This is an interesting discussion and I hope you don’t mind me both chipping in and following. @dannyvankooten - you look like you’re WAY more into this than I am. But I’m currently working out this exact same thing on my (much smaller and probably less viable) Kownter project. In fact, one of the reasons I’m building it is to see what can be done without cookies.

Some kind of aggregate flow between pages as @da2x suggests is pretty much the thinking that I came to . I don’t need to see individual’s paths if I can see the aggregate drop-off as people move through the user journey. In this post I attempted to explain this, saying: “we can still report the ratio of conversions against page views.”

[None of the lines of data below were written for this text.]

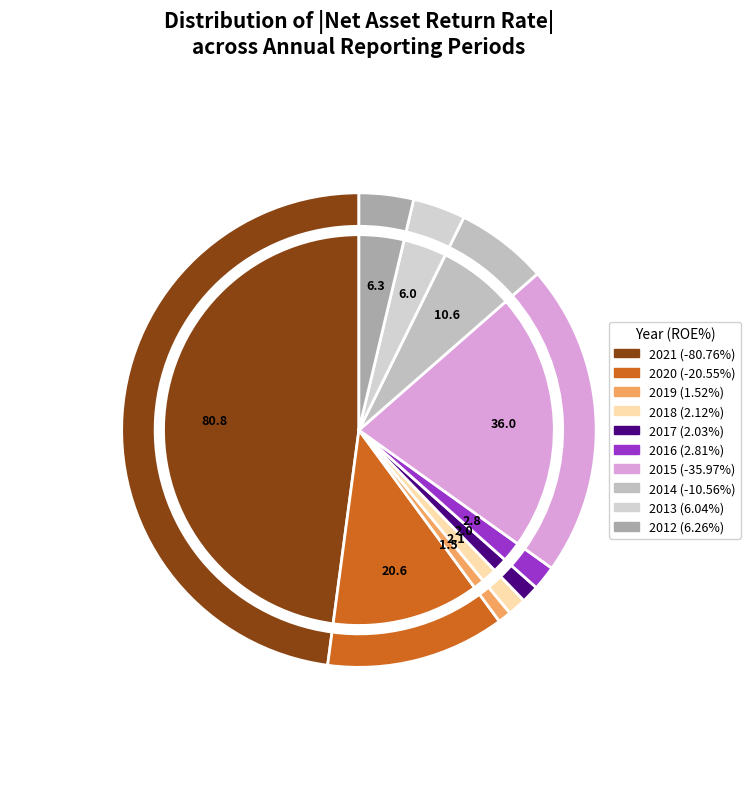

True or false: 2016-06 accounts for 1% of the total.

False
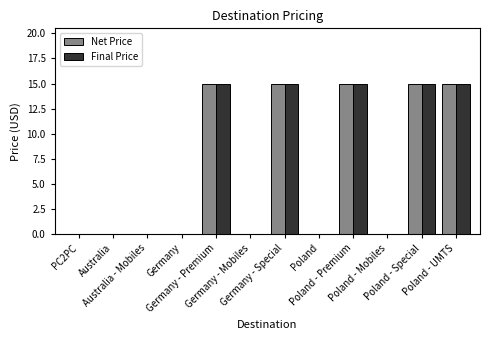

What is the maximum value for Final Price?

15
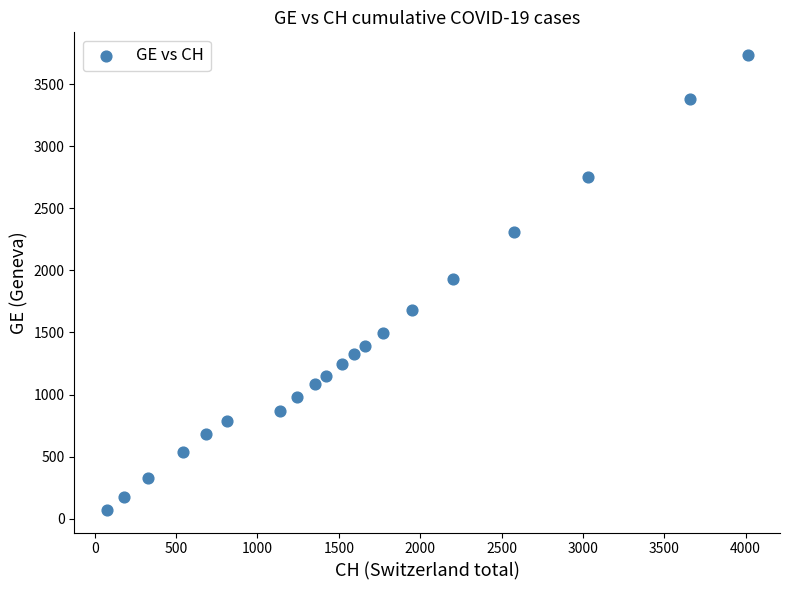

What is the range of Y values (max minus min)?

3660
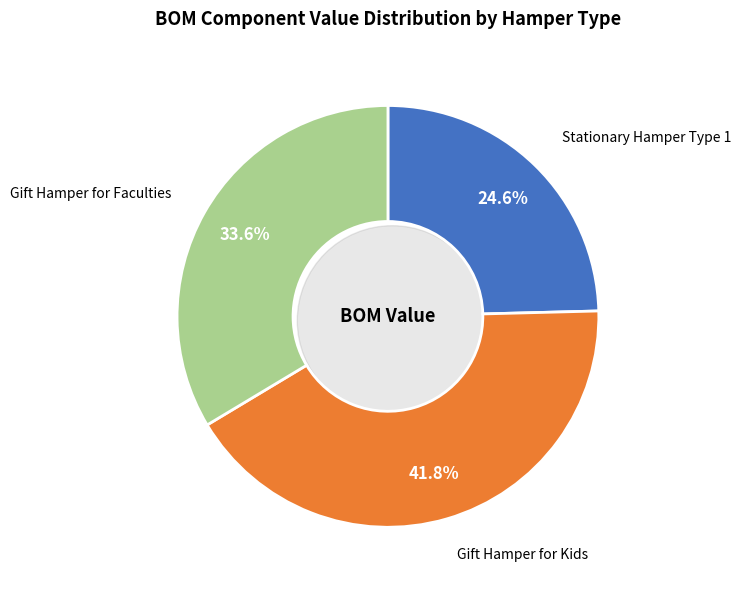

Does Pen account for over 50% of the chart?

No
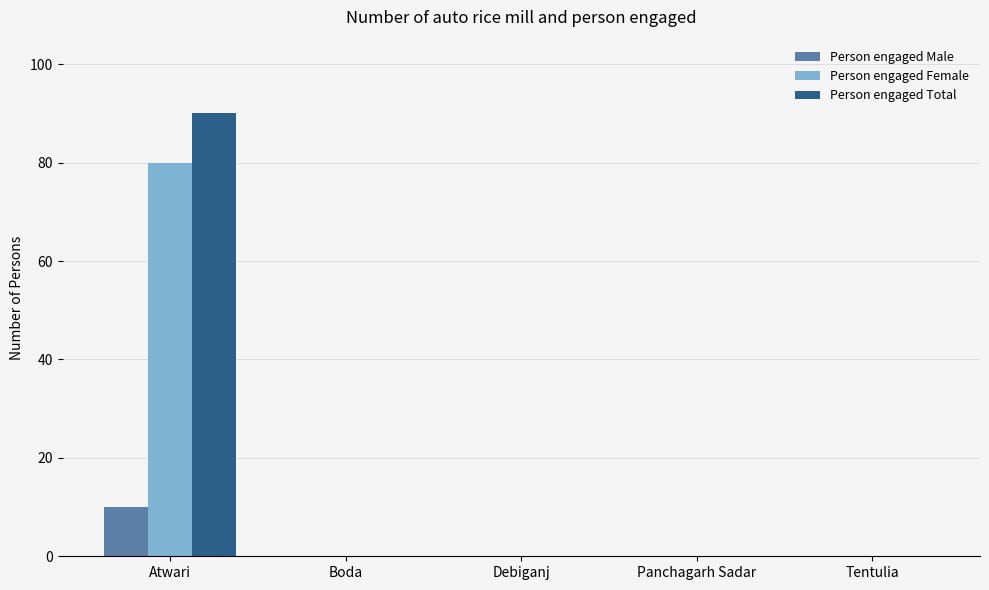

The value of Person engaged Male at Boda is 0. True or false?

True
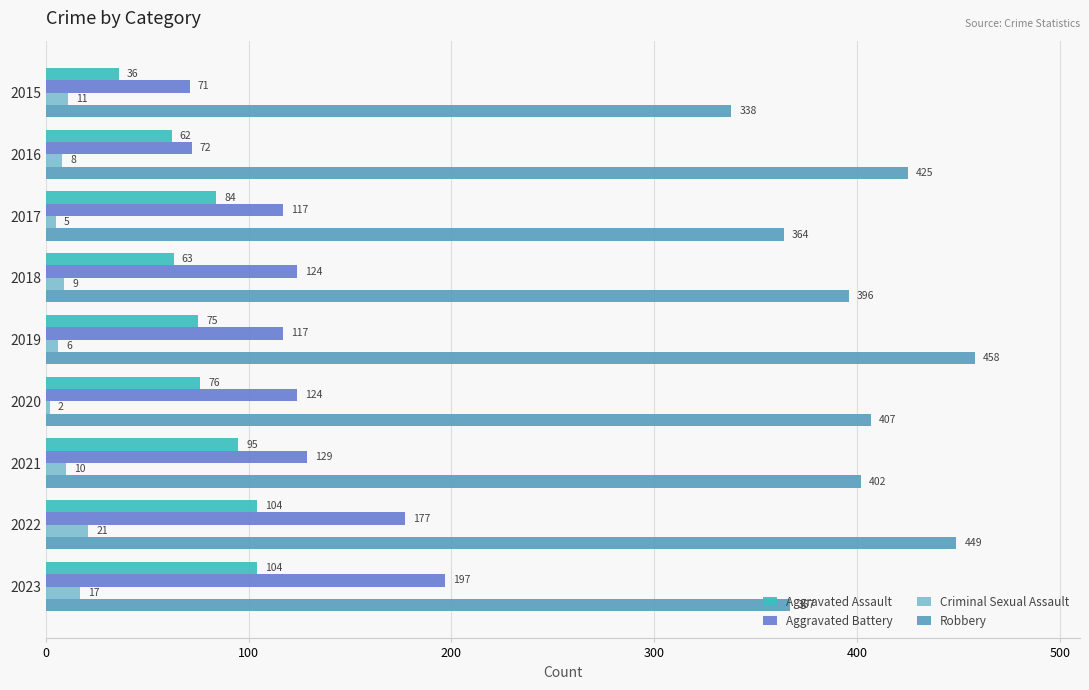

What is the spread (max minus min) of values at 2022?

428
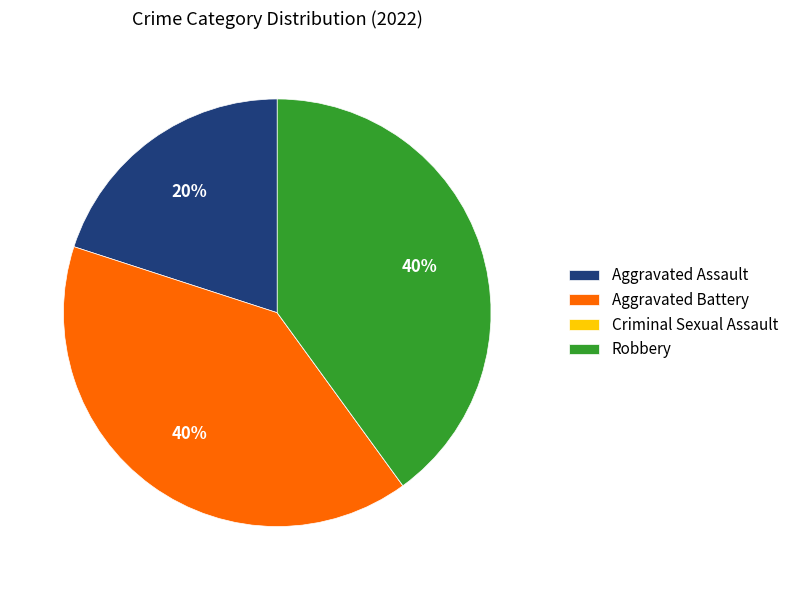

Is there a majority slice in this chart?

No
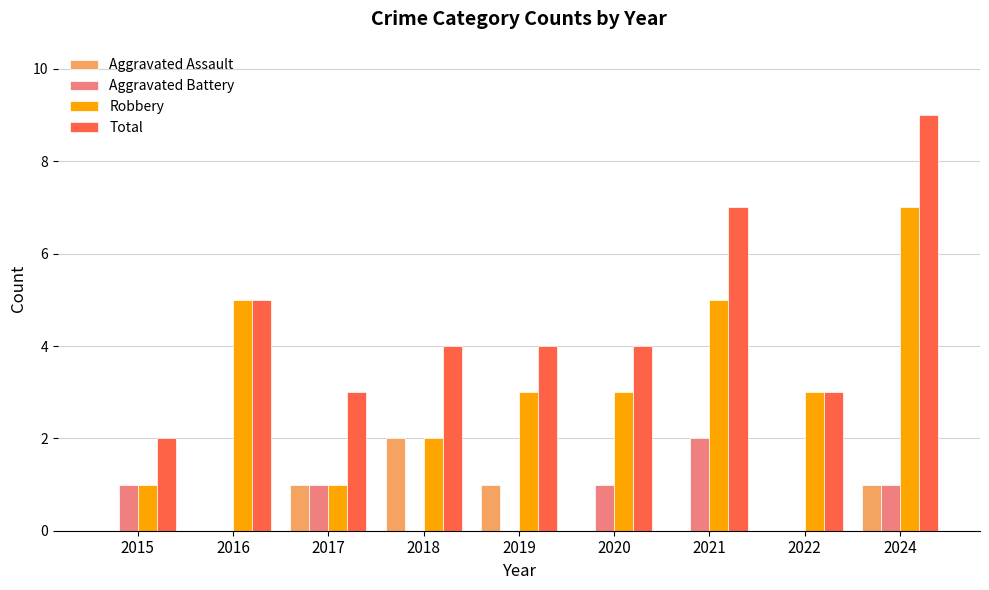

Which label corresponds to the largest value in the chart?

2024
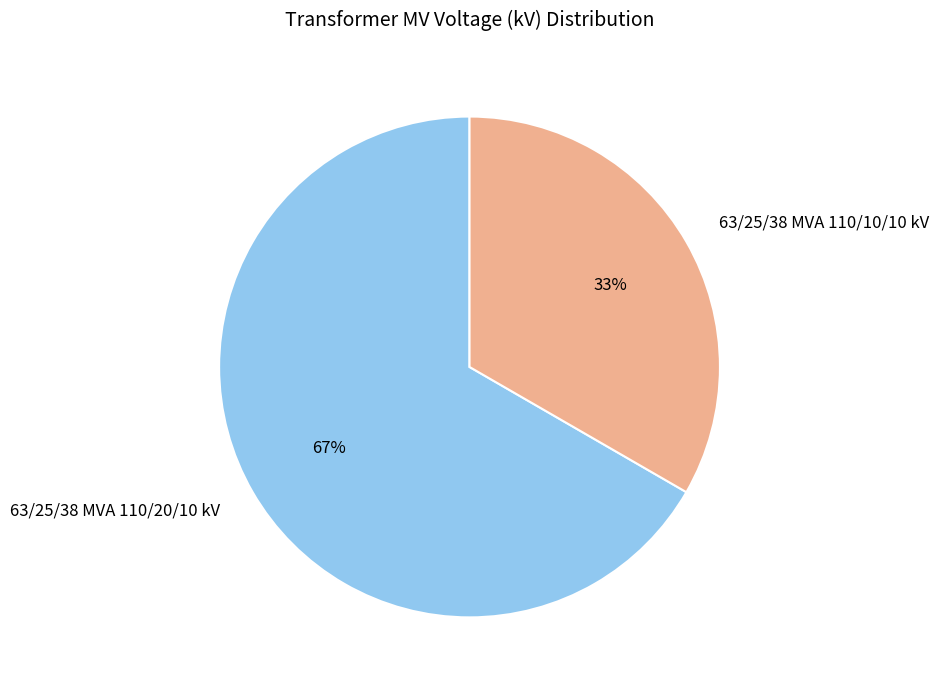

How many segments does this pie chart have?

2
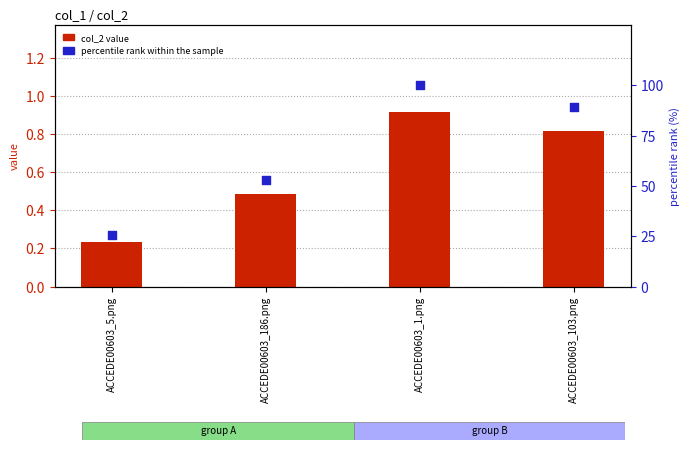

Is the value of percentile rank within the sample at ACCEDE00603_103.png greater than the value of col_2 value at ACCEDE00603_103.png?

Yes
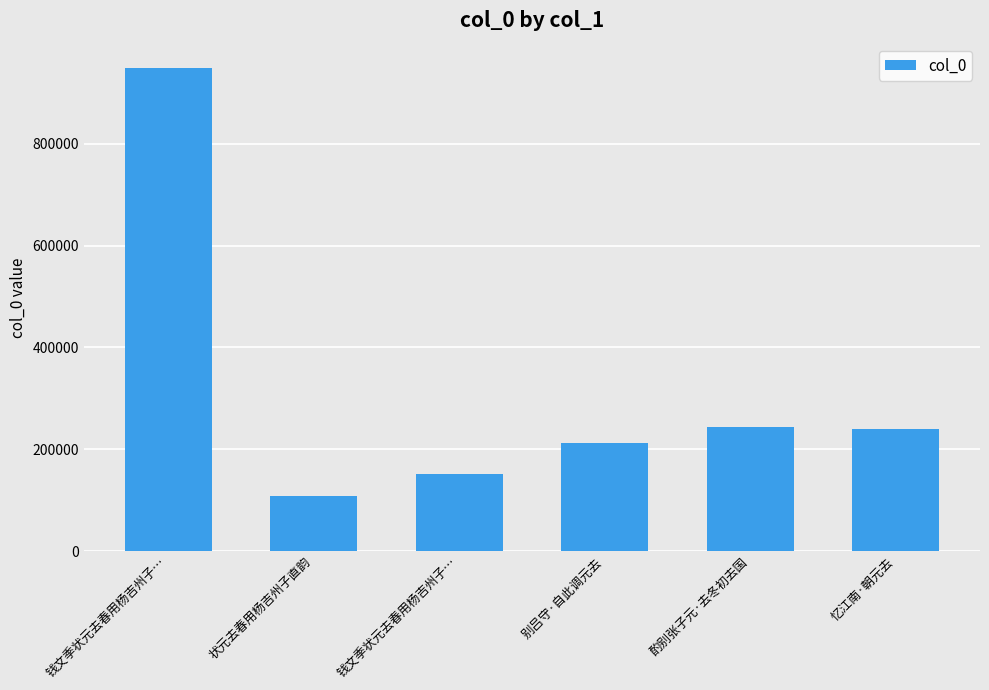

What is the difference between the maximum and second lowest values?

796470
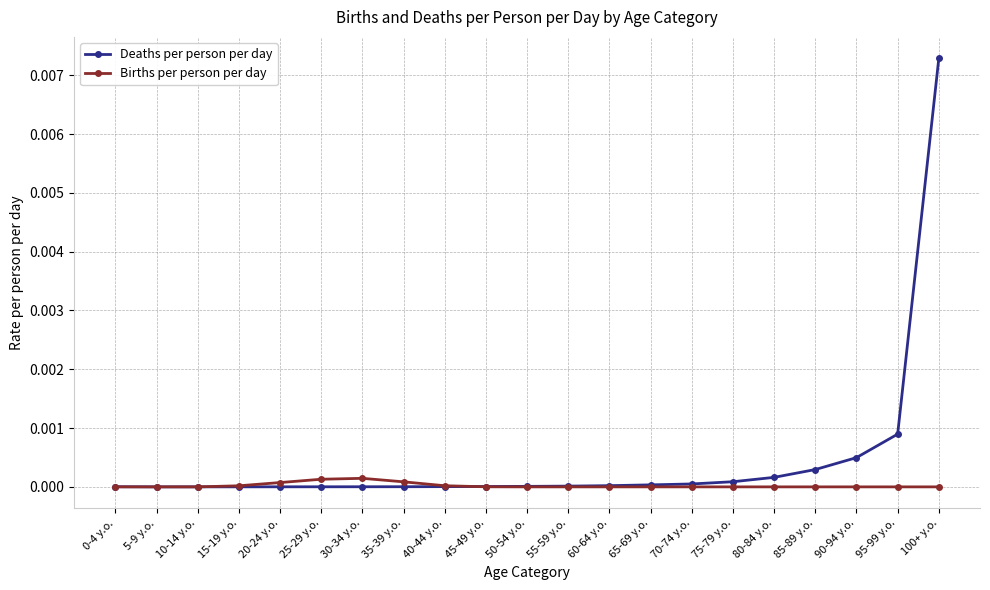

Which series has the largest range (max minus min)?

Deaths per person per day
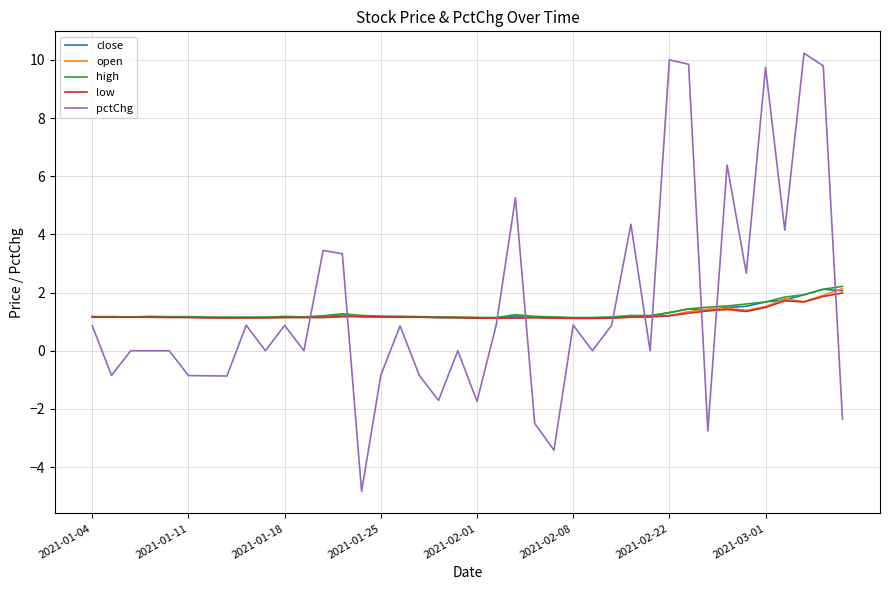

What is the lowest value of the low series?

1.1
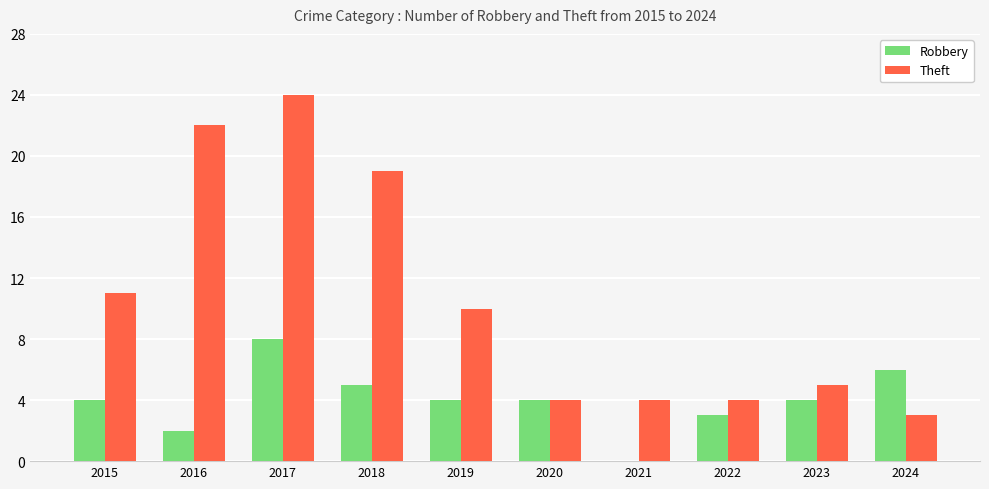

What is the difference between the Theft values at 2023 and 2021?

1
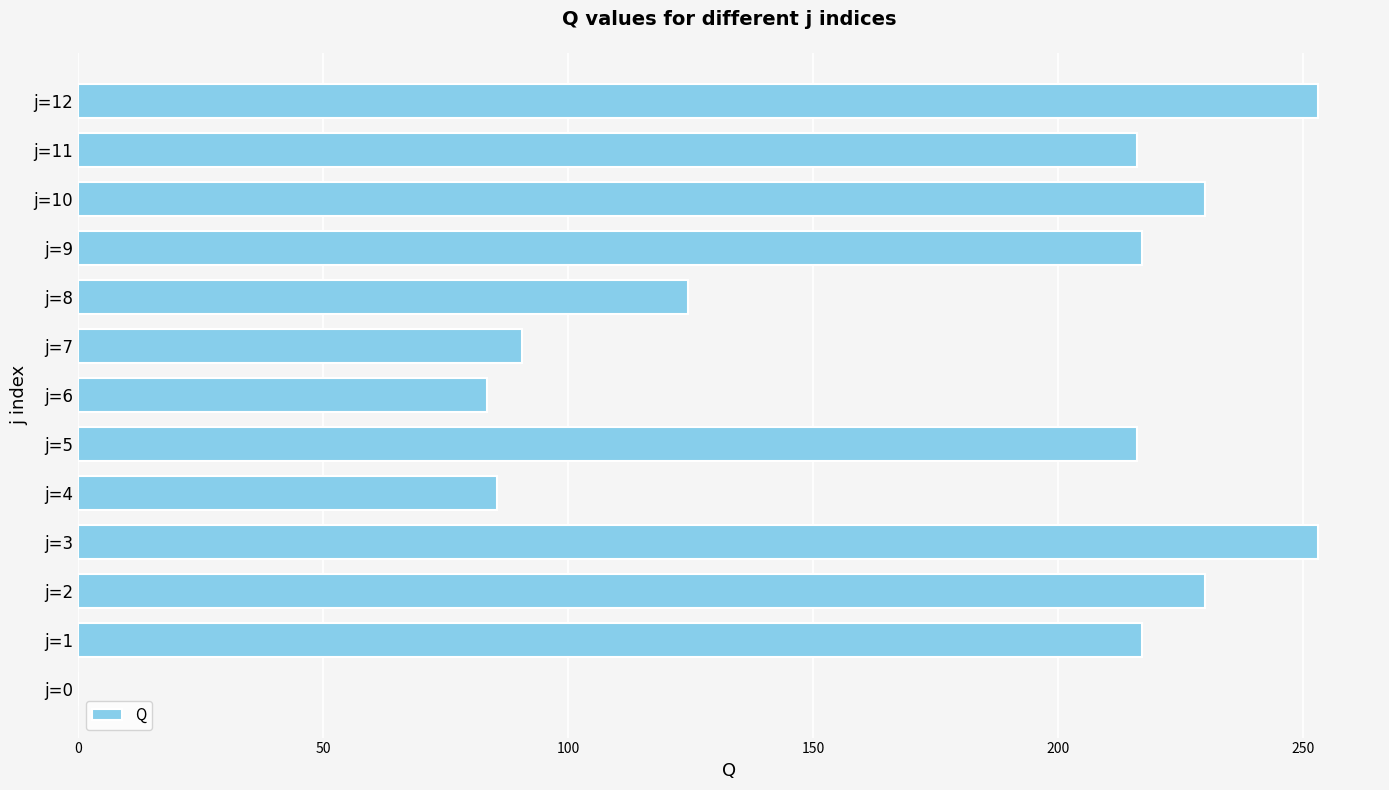

What value does the data have at j=4?

85.5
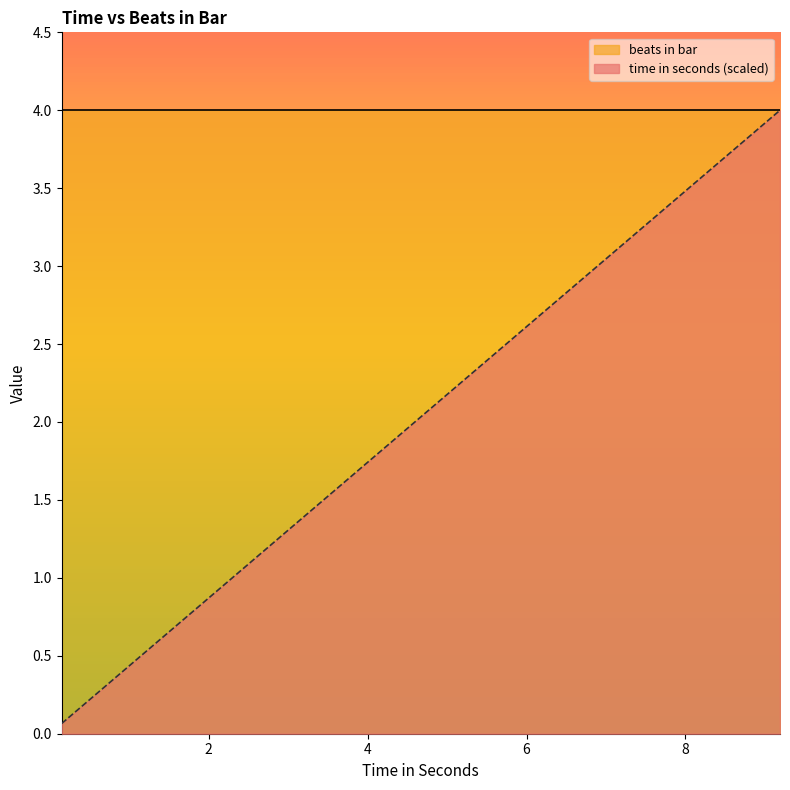

What is the value of the 15th point from the left?

0.5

OK, so there are probably some advanced cases where you want to know more than that but if you want that then you probably actually want GA, right?

I’ve also been wondering if it makes sense, is useful, and is performant enough (server-side) to store a cookie, but to recycle it on each visit. And, if you do this, is it any more private than just setting a cookie and leaving it there? I’m not sure it is.

I am not actually convinced that a session ID is personally identifiable as there’s no reverse-lookup. If you were storing a session ID alongside an IP address then that would be different. I know GDPR says something about web-tokens, but I think what you/we are doing here is way within the spirit of GDPR.

Interested to see how this progresses.